Task input
□ □ □ □ □

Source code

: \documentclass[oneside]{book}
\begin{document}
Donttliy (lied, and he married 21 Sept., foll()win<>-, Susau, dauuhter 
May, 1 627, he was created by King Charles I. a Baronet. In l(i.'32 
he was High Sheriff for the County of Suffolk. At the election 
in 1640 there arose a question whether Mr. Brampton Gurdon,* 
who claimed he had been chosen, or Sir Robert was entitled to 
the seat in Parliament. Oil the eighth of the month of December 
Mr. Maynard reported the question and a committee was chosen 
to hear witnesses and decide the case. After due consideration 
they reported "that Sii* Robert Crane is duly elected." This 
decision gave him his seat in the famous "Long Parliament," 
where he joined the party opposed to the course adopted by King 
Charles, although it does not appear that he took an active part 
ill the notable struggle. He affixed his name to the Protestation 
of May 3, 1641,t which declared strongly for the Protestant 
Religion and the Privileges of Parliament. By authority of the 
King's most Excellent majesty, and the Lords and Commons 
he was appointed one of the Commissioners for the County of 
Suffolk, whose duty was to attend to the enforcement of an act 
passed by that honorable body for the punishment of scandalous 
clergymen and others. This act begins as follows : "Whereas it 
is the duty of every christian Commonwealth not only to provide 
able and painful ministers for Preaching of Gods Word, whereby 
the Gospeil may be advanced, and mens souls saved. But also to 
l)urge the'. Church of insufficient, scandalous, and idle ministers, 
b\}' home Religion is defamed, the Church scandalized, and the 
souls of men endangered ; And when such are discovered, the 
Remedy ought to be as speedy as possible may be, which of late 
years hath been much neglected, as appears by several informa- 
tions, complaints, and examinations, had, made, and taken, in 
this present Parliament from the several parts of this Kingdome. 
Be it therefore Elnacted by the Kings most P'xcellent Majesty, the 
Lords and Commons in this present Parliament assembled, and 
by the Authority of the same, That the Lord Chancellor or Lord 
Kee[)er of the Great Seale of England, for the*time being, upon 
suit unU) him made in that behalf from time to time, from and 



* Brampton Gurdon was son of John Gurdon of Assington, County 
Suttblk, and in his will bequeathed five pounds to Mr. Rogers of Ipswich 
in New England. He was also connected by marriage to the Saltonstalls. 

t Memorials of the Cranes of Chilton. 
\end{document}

□ □ □ □ □

Exercise
Count up the lines of the listing where "duty" occurs, and answer with that number only.

Result for this exercise
2